After Outcry, Bhutanese Government Removes Street Artist Invader’s Work From Historic Buddhist Sites
Many locals were offended that the artist plastered mosaics to sacred buildings.
The French street artist Invader sparked outrage in recent weeks for plastering nearly a dozen of his mosaics, created in the style of pixelated vintage video games, onto historical Buddhist sites in Bhutan. While a number of observers, including many of Invader’s own followers on Instagram, found the action disrespectful, the artist told artnet News that he had permission from the “chief” monk to install at least one of the works, a mandala mosaic in Cheri Goemba—the oldest monastery in Bhutan.
Nevertheless, officials from the government’s cultural properties division have now taken down Invader’s works, which included a levitating monk, a dragon, and a target, according to Bhutan’s Kuensel newspaper.
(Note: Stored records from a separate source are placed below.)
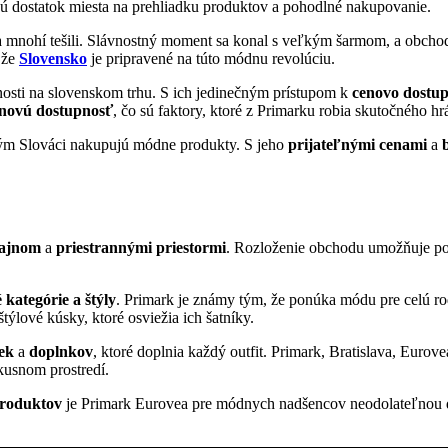
 dostatok miesta na prehliadku produktov a pohodlné nakupovanie.
a mnohí tešili. Slávnostný moment sa konal s veľkým šarmom, a obcho
 že
Slovensko
je pripravené na túto módnu revolúciu.
nosti na slovenskom trhu. S ich jedinečným prístupom k
cenovo dostu
novú dostupnosť
, čo sú faktory, ktoré z Primarku robia skutočného h
akým Slováci nakupujú módne produkty. S jeho
prijateľnými cenami
a
ajnom
a
priestrannými priestormi
. Rozloženie obchodu umožňuje po
 kategórie a štýly
. Primark je známy tým, že ponúka módu pre celú r
týlové kúsky, ktoré osviežia ich šatníky.
ek
a
doplnkov
, ktoré doplnia každý outfit. Primark, Bratislava, Eurove
usnom prostredí.
produktov
je Primark Eurovea pre módnych nadšencov neodolateľnou 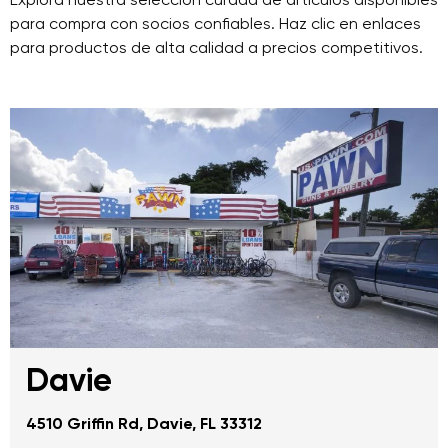
para compra con socios confiables. Haz clic en enlaces
para productos de alta calidad a precios competitivos.
Davie
4510 Griffin Rd, Davie, FL 33312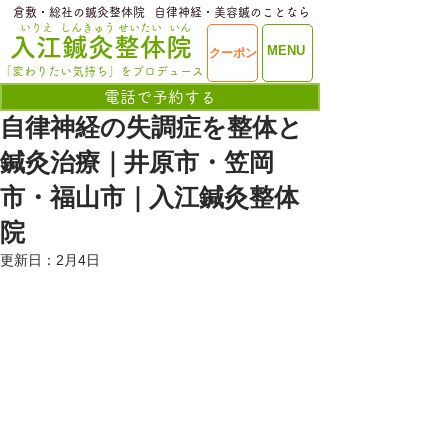
​倉敷・総社の鍼灸整体院
​自律神経・美容鍼のことなら
いりえ
しんきゅう
せいたい
いん
​入江鍼灸整体院
ME
MENU
クーポン
NU
「変わりたい気持ち」をプロデュース
電話で予約する
自律神経の失調症を整体と
鍼灸治療｜井原市・笠岡
市・福山市｜入江鍼灸整体
院
更新日：
2月4日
The monastery “is one of the most significant monasteries in the country,” Kuensel reports, and is currently undergoing renovations.
“It’s premature to say anything about the issue at this point,” home minister Dawa Gyaltshen told the paper. She said that the government was still investigating exactly how the street artist came to install the works at the sacred sites.
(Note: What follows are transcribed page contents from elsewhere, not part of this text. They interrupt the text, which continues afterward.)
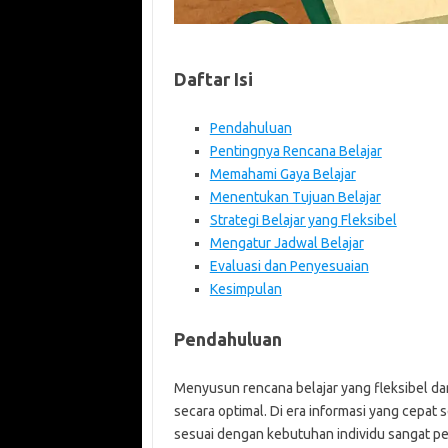
Daftar Isi
Pendahuluan
Pentingnya Rencana Belajar
Memahami Gaya Belajar
Menentukan Tujuan Belajar
Strategi Belajar yang Fleksibel
Mengatur Jadwal Belajar
Evaluasi dan Penyesuaian
Kesimpulan
Pendahuluan
Menyusun rencana belajar yang fleksibel dan
secara optimal. Di era informasi yang cepat
sesuai dengan kebutuhan individu sangat pe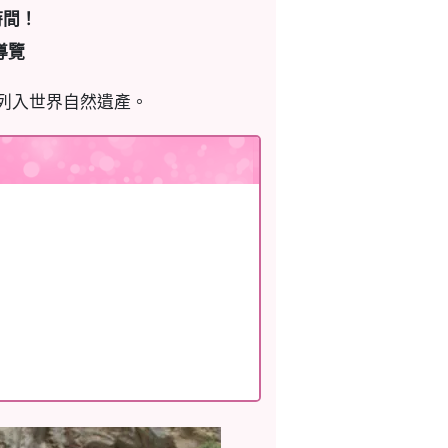
時間！
導覽
被列入世界自然遺產。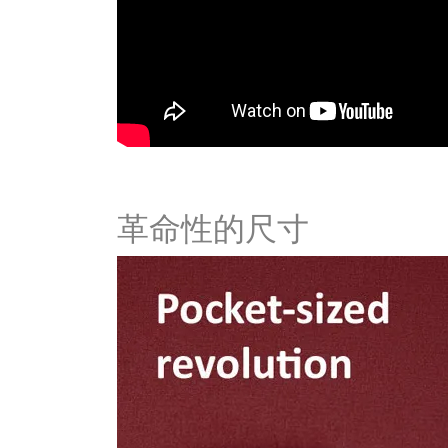
革命性的尺寸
Neither Invader nor government officials returned requests for comment on the works’ removal.
The government’s decisive move was praised by a number of Bhutanese residents, including Instagram user @yoezer29 who posted the paper’s story to his Instagram Story account and wrote “Finally! Thank goodness. #invadershouldnotbehere.”
Other fans, however, are disappointed at the removal of the works. “We were worried that people might steal the installations to sell them, but for it to be vandalized like this is so saddening but also embarrassing for us as a nation,” wrote the photographer Pawo Choyning Dorji on Instagram.
Invader defended himself against critics on January 30, when he penned his own Instagram message: “I know that some people will scream that it is disrespectful to have practiced my art in Bhutan. Personally I don’t think so! My practice tells a story, and I don’t know why I should deprive Bhutan from this story. I’m proud to have left my trace in that wonderful country.”